Chez Bonsound Records, la maison de disque avec qui la chanteuse s’est associée, on se réjouit. Jean-Christian Aubry, de Bonsound, attribue l’engouement autour de Lisa LeBlanc à la qualité de ses chansons et de son disque, mais aussi à son authenticité. 

«C’est quelqu’un d’assez exceptionnel quand on la voit en spectacle. Elle est vraie, sincère, jeune. Généralement, les gens sont très sensibles à ça. Elle ne fait pas semblant et c’est relativement rare, quelqu’un comme ça qui vous pogne aux tripes. Ça paraît qu’elle fait de la musique pour les bonnes raisons», a déclaré Jean-Christian Aubry.

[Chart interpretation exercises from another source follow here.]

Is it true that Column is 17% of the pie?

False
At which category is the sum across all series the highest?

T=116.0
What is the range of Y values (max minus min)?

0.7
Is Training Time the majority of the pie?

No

Le vidéoclip de sa chanson Aujourd’hui, ma vie c’est d’la marde, compte déjà plus de 50 000 visionnements sur YouTube depuis sa sortie. M. Aubry admet que c’est remarquable pour un premier album. Le disque s’est aussi hissé au sommet des ventes sur iTunes, lundi. 

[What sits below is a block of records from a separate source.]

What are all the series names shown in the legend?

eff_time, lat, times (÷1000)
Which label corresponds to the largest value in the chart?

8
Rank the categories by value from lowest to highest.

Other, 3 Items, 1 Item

L’engouement médiatique est tel que Lisa LeBlanc a au moins deux à trois activités de promotion par jour. Carol Doucet compare l’agenda de l’artiste à celui d’un ministre. D’après celle qui œuvre dans le milieu culturel depuis de nombreuses années, cet enthousiasme pour un artiste de l’Acadie est peu commun.

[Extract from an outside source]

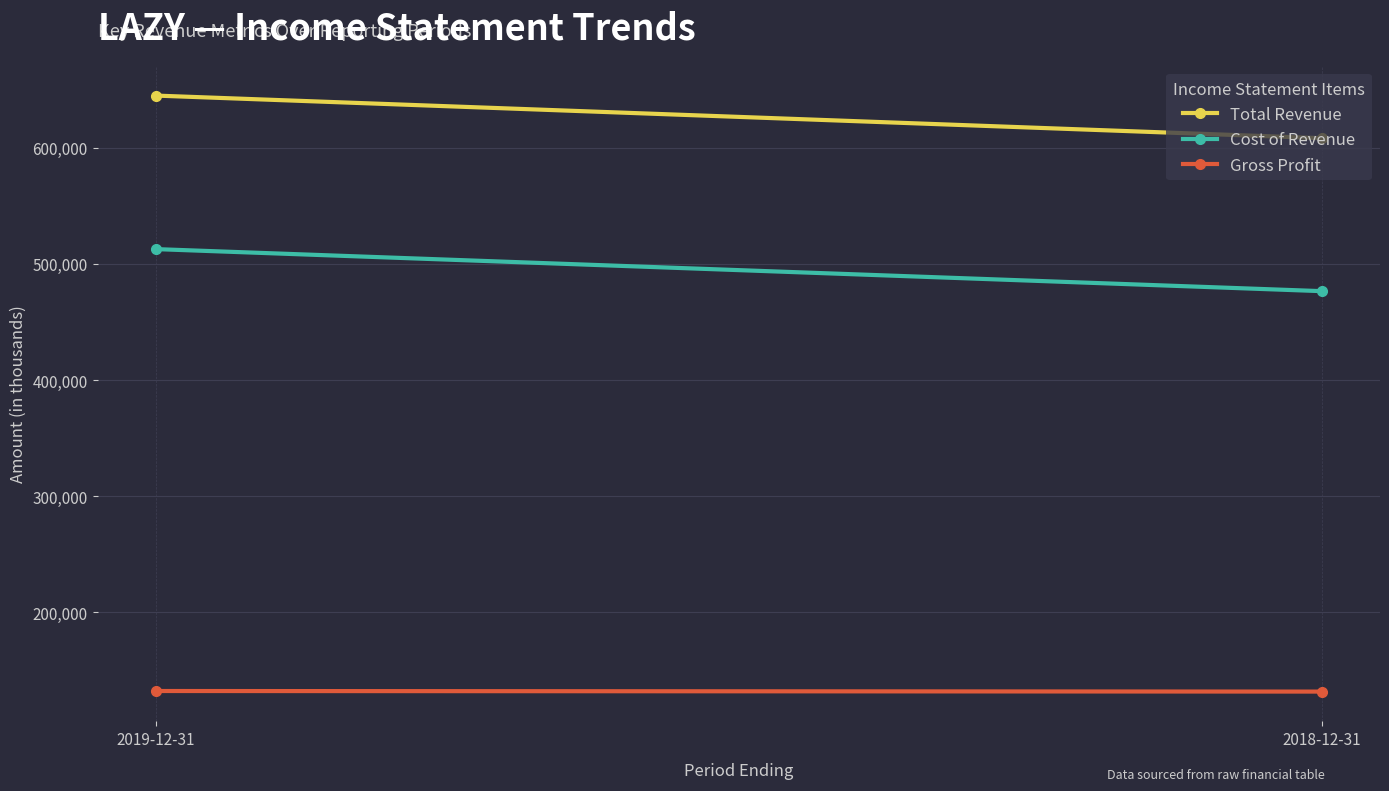

Which category has the highest value across all series?

2019-12-31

«Je n’ai jamais vu un engouement comme ça pour un artiste acadien. Je m’attendais à ce que ça marche bien, mais c’est au-delà de toutes nos espérances. Elle est tellement unique et les gens apprécient ça. Elle n’essaie pas d’être quelqu’un d’autre», a exprimé Mme Doucet.

Jean-Christian Aubry précise que ce qui est exceptionnel avec Lisa LeBlanc, c’est la largeur du spectre médiatique. Tout le monde s’intéresse à elle et la trouve charmante. 

«Il y a beaucoup d’albums qui sont très bons et qui ont de bonnes critiques, mais parfois les gens ne s’y intéressent pas pour plein de raisons. Dans le cas de Lisa, il y a un genre de buzz qui est assez large, qui va des médias très à gauche jusqu’à des médias plus grand public. Pour un premier album, c’est assez rare que ça se produise», a-t-il ajouté. 

Le disque de Lisa LeBlanc sort en magasin mardi et le premier lancement se tiendra mercredi au Lion d’Or à Montréal, une salle de 400 places. En voyant l’enthousiasme que la jeune auteure-compositrice-interprète suscite, Carol Doucet admet qu’ils craignent de manquer d’espace. Lisa LeBlanc donnera un spectacle complet inspiré de son premier disque qui, rappelons-le, a été réalisé par Louis-Jean Cormier, du groupe Karkwa. Des lancements sont aussi prévus à Caraquet, le 8 avril et à Moncton, le 10 avril.